Whether the Russian Revolution -- and there was actually a series of revolts and revolutions from 1825 through 1917 -- was "necessary" is entirely a matter of perspective.  If you were a member of Russia's upper class, then the revolutution that deposed the Romanov Dynasty was neither necessary nor inevitable.  From an outsiders historically perspective, a Russian revolution was inevitable because the era of unquestioned rule by monarchs was ending around the world.  

Russian history, dating to the era of Kievan Rus (9th to 13th Centuries), when the seat of Russian heritage and politics was in the city of what is today the capital of Ukraine, Kiev, is one long tale of misery and deprivation visited upon millions of peasants.  The Romanov Dynasty, when the czars ruled, began in 1613 and was marked by imperial rule, repression of the peasantry, and frequent wars against outside invaders.  In the midst of this environment, especially starting in the early 19th Century, revolutionary movements began to emerge with the goal of overthrowing czarist rule.  While the czars' secret police, the Okhrana, was effective at detecting subversive elements, the tide of history was turning against the Romanovs.  In the meantime, the elaboration of alternative theories of economics and the evolution of societies were being written by, among others, Karl Marx and Friederich Engels, which provided the philosophical foundation for the growth of a revolutionary movement that proved skilled at subterfuge and equalled the Okhrana in ruthlessness.

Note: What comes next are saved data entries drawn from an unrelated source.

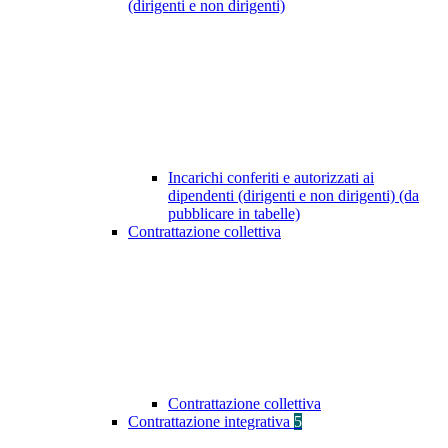
(dirigenti e non dirigenti)
Incarichi conferiti e autorizzati ai
dipendenti (dirigenti e non dirigenti) (da
pubblicare in tabelle)
Contrattazione collettiva
Contrattazione collettiva
Contrattazione integrativa
5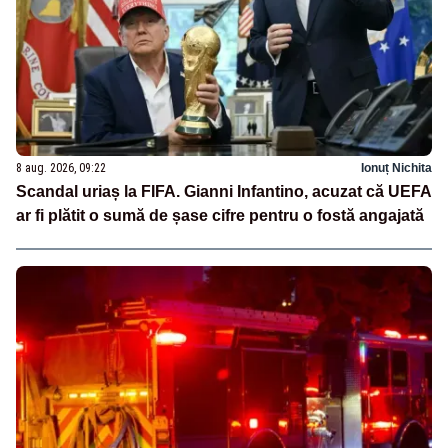
8 aug. 2026, 09:22
Ionuț Nichita
Scandal uriaș la FIFA. Gianni Infantino, acuzat că UEFA
ar fi plătit o sumă de șase cifre pentru o fostă angajată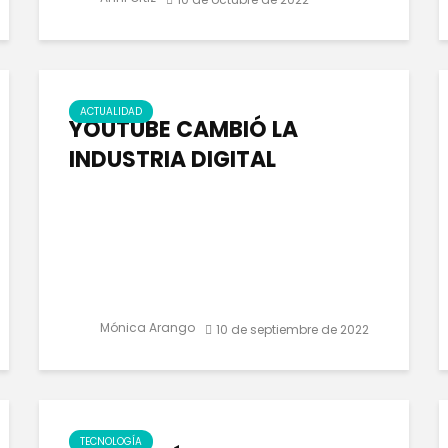
ACTUALIDAD
YOUTUBE CAMBIÓ LA
INDUSTRIA DIGITAL
Mónica Arango
10 de septiembre de 2022
TECNOLOGÍA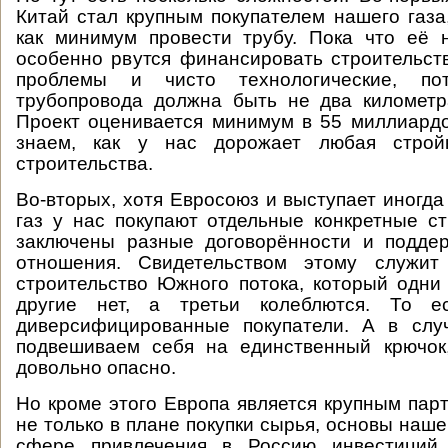
Китай стал крупным покупателем нашего газа
как минимум провести трубу. Пока что её 
особенно рвутся финансировать строительств
проблемы и чисто технологические, п
трубопровода должна быть не два километр
Проект оценивается минимум в 55 миллиард
знаем, как у нас дорожает любая строй
строительства.
Во-вторых, хотя Евросоюз и выступает иногда
газ у нас покупают отдельные конкретные с
заключены разные договорённости и подде
отношения. Свидетельством этому служит
строительство Южного потока, который одни
другие нет, а третьи колеблются. То ес
диверсифицированные покупатели. А в сл
подвешиваем себя на единственный крючок
довольно опасно.
Но кроме этого Европа является крупным пар
не только в плане покупки сырья, основы нашег
сфере привлечения в Россию инвестиций 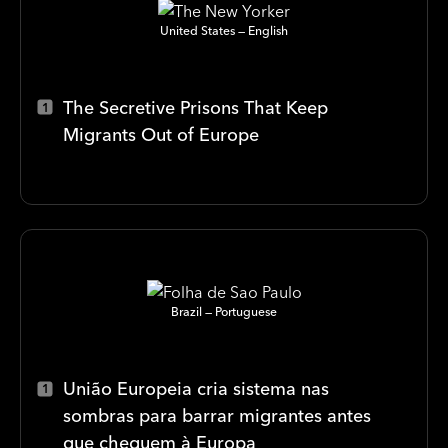
United States
English
The Secretive Prisons That Keep
Migrants Out of Europe
Brazil
Portuguese
União Europeia cria sistema nas
sombras para barrar migrantes antes
que cheguem à Europa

In 1905, a peaceful demonstration in St. Petersburg urging governmental reform -- not rebellion -- was met with a violent armed response by the czar's troops.  While precise numbers of dead and wounded protestors are not available, the military's response galvanized public opinion against the czar, and demands grew from reform to overthrow of the government.  The communists, a well-organized and highly-motivated faction, formed a political movement in direct opposition to czarist rule, which responded again with overwhelming violence against an increasingly wide-spread revolt.

The start of what became known as World War I provided the communist activists, mainly the faction known as the Bolsheviks, the opportunity to exploit growing disenchantment with the Romanovs.  An already poor country was losing thousands of soldiers in a conflict the Bolshevik's successfully portrayed as waged solely for the benefit of the imperialists in the West and their own monarchy.  A February 1917 revolution successfully ousted the czar, and replaced him with a Provisional Government led by Alexander Kerensky, a major political figure, who in turn was overthrown by the Bolsheviks in October.  

To the extent the Russian Revolution was "necessary," it was in the inherent injustice of the Russian governing structure and the continued plight of a peasantry increasingly tired of enforced servitude.  What was not necessary, however, was the subversion of the February revolution by the Bolsheviks, who imposed a totalitarian system that survived for over 70 years.